ALSFELD (ol). Ab Montag, 14. März, ist sie endlich erhältlich: Die Festschrift zum Jubiläum „Alsfeld. 800 Jahre Stadtgeschichte 1222-2022“. Bevor am morgigen Sonntag das erste Exemplar an Bürgermeister Stephan Paule sowie die Belegexemplare an die Autoren übergeben werden, stellt Stadtarchivar und Autor Dr. Norbert Hansen die Jubiläumsfestschrift vor und gibt einen Einblick in die Kapitel.

Es war gar keine Frage, dass sich der Geschichts- und Museumsverein Alsfeld mit Blick auf das Stadtjubiläum 2022 wieder mit einer Festschrift engagieren würde. Schon 2018 wurde beschlossen, zum dritten Mal nach 1922 und 1972 ein solches Werk zu erstellen. Mit Traudi Schlitt und Matthias Nicolai aus dem Rathausbuch-Team von 2012 standen die ersten Mitstreiter bereit. Die Zusage von Prof. Dr. Otto Volk, Historiker aus Marburg mit den Arbeitsschwerpunkten Landes-, Zeit-, Wirtschafts- und Sozialgeschichte, war dann ein großer Gewinn.

Mit Dr. Sascha Reif, Fachinformatiker und als Historiker mit der Regionalgeschichte Oberhessens vertraut, sowie Michael Hölscher vom Bauamt der Stadt Alsfeld war schnell ein vielseitig qualifiziertes Redaktionsteam komplett.

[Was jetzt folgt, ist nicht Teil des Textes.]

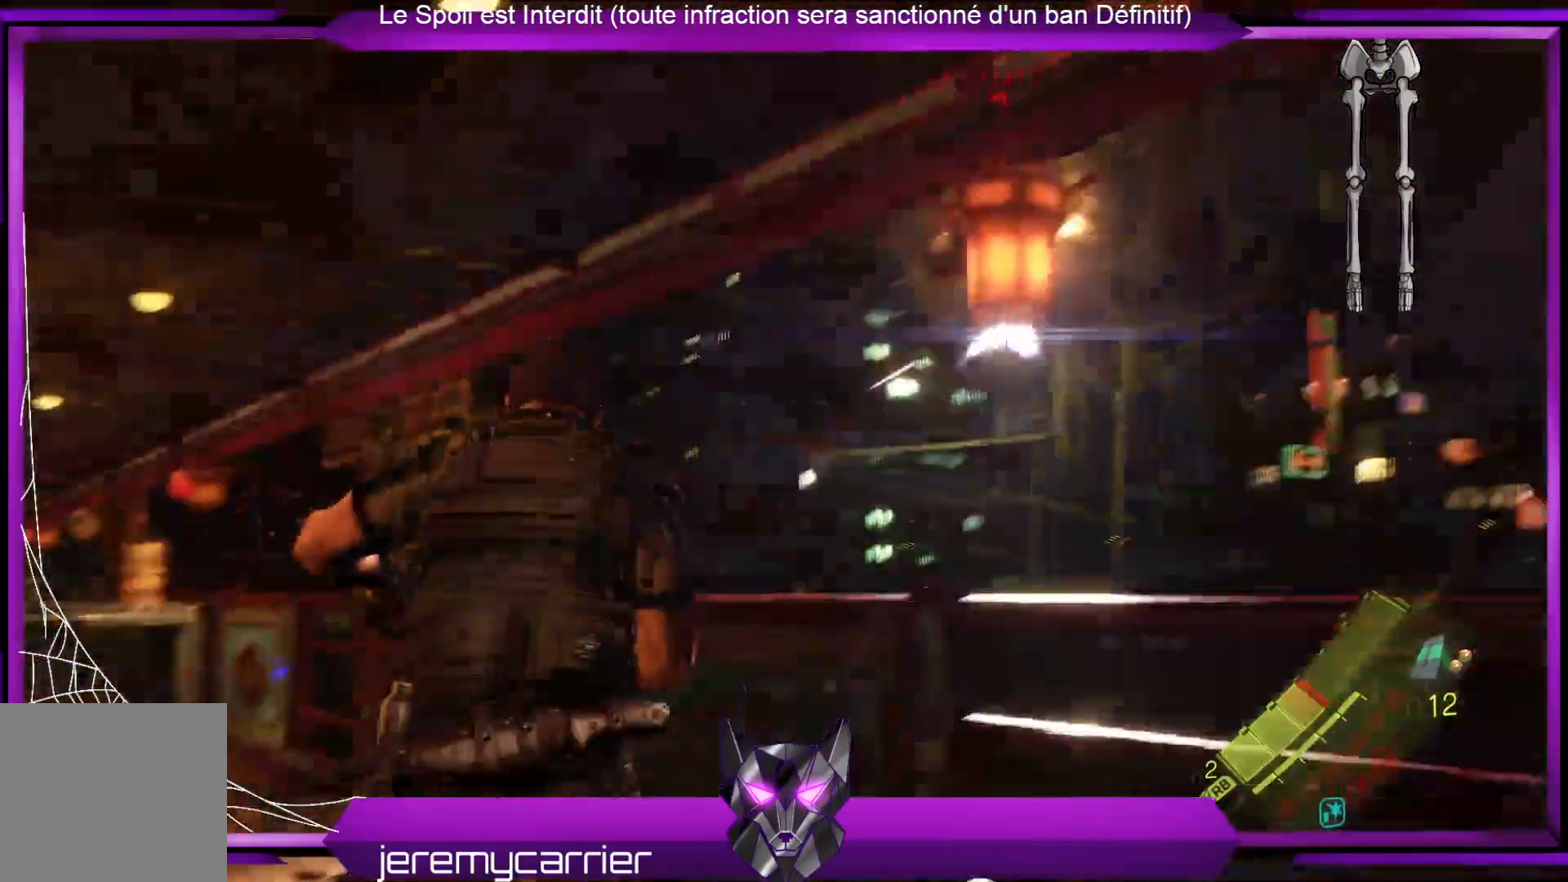
{"buttons": [], "left_stick": "up-right", "right_stick": "center", "events": [[268, "right_stick", "center"], [301, "left_stick", "up"], [435, "left_stick", "up-right"]]}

Als Koordinator und Mitautor fungierte der Schriftleiter des Geschichts- und Museumsvereins, der auch diesen Zeitungsartikel verfasst hat. Die erste Redaktionssitzung fand bereits am 4. Februar 2019 im Stadtarchiv statt. Weitere 18 Termine bis in den Juni 2021 folgten, einige Male Corona-bedingt auch per Zoom.

Geschichten aus über 800 Jahren zeigen die Vielfalt der Stadt

Wie gestaltet man nun im 21. Jahrhundert eine Festschrift zu einem Stadtjubiläum? Ein Blick in die Vorgängerwerke von 1922 und 1972 machte schnell klar, dass – bei aller Wertschätzung für die damaligen Fachbeiträge – auf jeden Fall Lücken zu füllen waren. So finden selbst noch 1972 beide Weltkriegsereignisse einschließlich Nationalsozialismus und Judenverfolgung keine Erwähnung. Auch die Nachkriegsentwicklung der Stadt wurde nicht thematisiert. Deshalb ergab sich für 2022 der Anspruch, ein Werk auf der Höhe der Zeit zu schaffen; eine möglichst lückenlose Geschichte Alsfelds von den Anfängen bis in die jüngste Vergangenheit, das heißt bis in das Alsfeld des Jahres 2021.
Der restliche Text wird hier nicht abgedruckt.